__EXCERPT TO READ__.
============
It didn’t make her a star, and I’m not even sure it’s her best work -- for me, that’s “Sunny Border Blue” -- but it’s remarkable, arresting, wise, and haunting.  “Your Ghost” is lovely, but “The Letter” really rewards a close listen in a quiet room.  The whole album does, for that matter.

She’s touring again, this time with Throwing Muses, and she’s still making music that is entirely her own.  (The Muses’ new album features a sneaky earworm, “Sunray Venus,” that took over my brain for a week.) The popular music world might long ago have consigned her to “...and the rest” status, but she just keeps going.  It’s hard not to root for that.  

Comments:
Your fact checking of Community was great! I'll add that the Dean there is the least realistic character, way more than Pierce.

And "ditto" on ethics or the lack thereof at the MLA meeting.
 
If there were a convincing case to be made for increasing (or even maintaining) the numbers of PHD students in the humanities, the last source for it would be tenured humanities faculty. Their case is invalidated by their self interest.
 
Dean Dad, let me say again, your Friday posts help make Friday the best day of the week. Thank you for blogging!

Great point on MLA.
 
DD, I share your admiration for Kristin, but Sunny Border Blue? The Grotto tugs at my heartstrings more.
 
Try reminding a tenured English professor with that mindset just how many of us mid-career non-tenure track professors there are already out there, and how much we would still like a shot at the tenure track, if such positions might possibly be opening up. It makes for a remarkably short and awkward conversation.

Ostensibly, of course, the reason is that those of us who have been on the contingent track for some time should realize that our Ph.D.s are stale, and be accordingly resigned to our current status (rather than thinking that maybe if we've proven that we can handle gargantuan teaching loads and still do a bit of research, that might suggest that we could give new Ph.D.s with less teaching experience a run for their money, given similar pay/course load conditions). In reality, I suspect the problem falls closer to home: concentrating on converting a lot of current contingent faculty to TT status doesn't create grad students for current TT faculty to teach.
 
So when an academic department is offering one FT professor's worth of adjunct-taught sections, how does that not become a FT position? This is what I wonder after reading Lee Skallerup Bessette and Rebecca Schumann. When adjuncts are consistently teaching a professor's worth of classes, why would administration not just convert that to a viable FT line?

Immediate rebuttals -- enrollment can be unstable; health benefits are too expensive; the faculty union is already too large and powerful. But it's still a good question, I think.
============
__RECORDS SHOWN__.
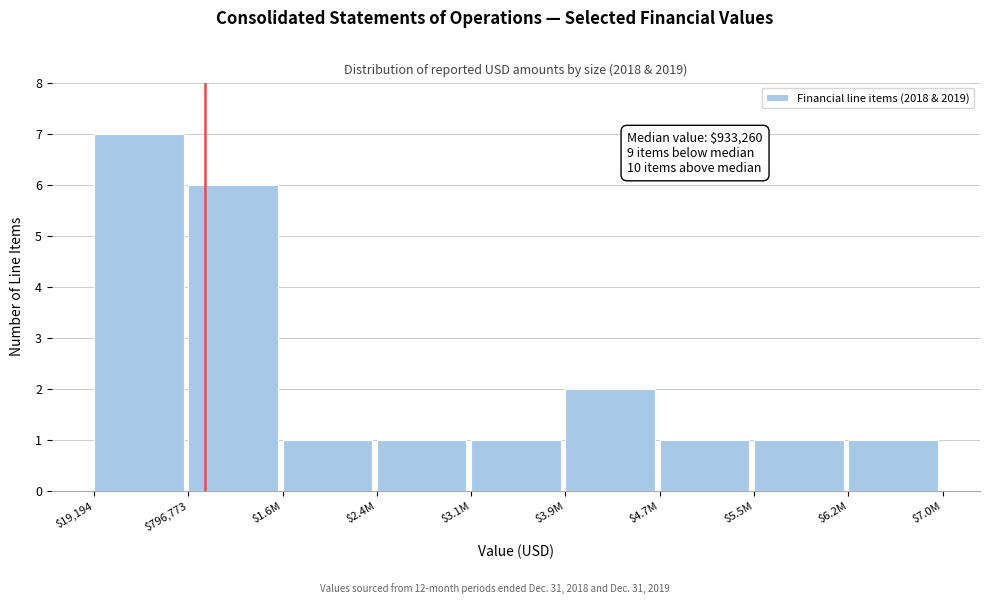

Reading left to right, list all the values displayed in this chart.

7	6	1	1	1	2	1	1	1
============
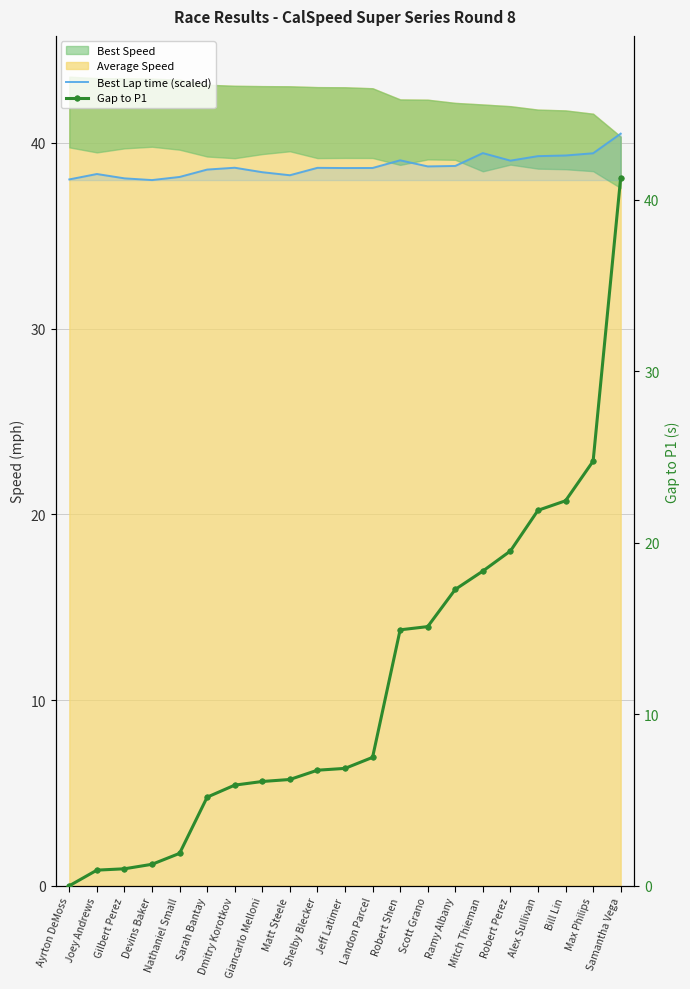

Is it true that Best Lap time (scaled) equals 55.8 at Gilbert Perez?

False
============
__QUESTIONS ON THE MATERIAL__.
1. List every music title (song or album) named in the blog excerpt, including those in the comments.
2. Answer these from the blog excerpt:
(a) Which band is she touring with this time?
(b) Which character on Community does a commenter call the least realistic?
(c) Whose writing does a commenter name as prompting the question about adjunct-taught sections?
3. Reproduce the passage of the blog excerpt from "It didn’t make" to "the MLA meeting.".

__EXPECTED RESPONSES__.
1.
Sunny Border Blue
Your Ghost
The Letter
Sunray Venus
The Grotto

2.
(a) Throwing Muses
(b) The Dean
(c) Lee Skallerup Bessette and Rebecca Schumann

3.
It didn’t make her a star, and I’m not even sure it’s her best work -- for me, that’s “Sunny Border Blue” -- but it’s remarkable, arresting, wise, and haunting.  “Your Ghost” is lovely, but “The Letter” really rewards a close listen in a quiet room.  The whole album does, for that matter.

She’s touring again, this time with Throwing Muses, and she’s still making music that is entirely her own.  (The Muses’ new album features a sneaky earworm, “Sunray Venus,” that took over my brain for a week.) The popular music world might long ago have consigned her to “...and the rest” status, but she just keeps going.  It’s hard not to root for that.  

Comments:
Your fact checking of Community was great! I'll add that the Dean there is the least realistic character, way more than Pierce.

And "ditto" on ethics or the lack thereof at the MLA meeting.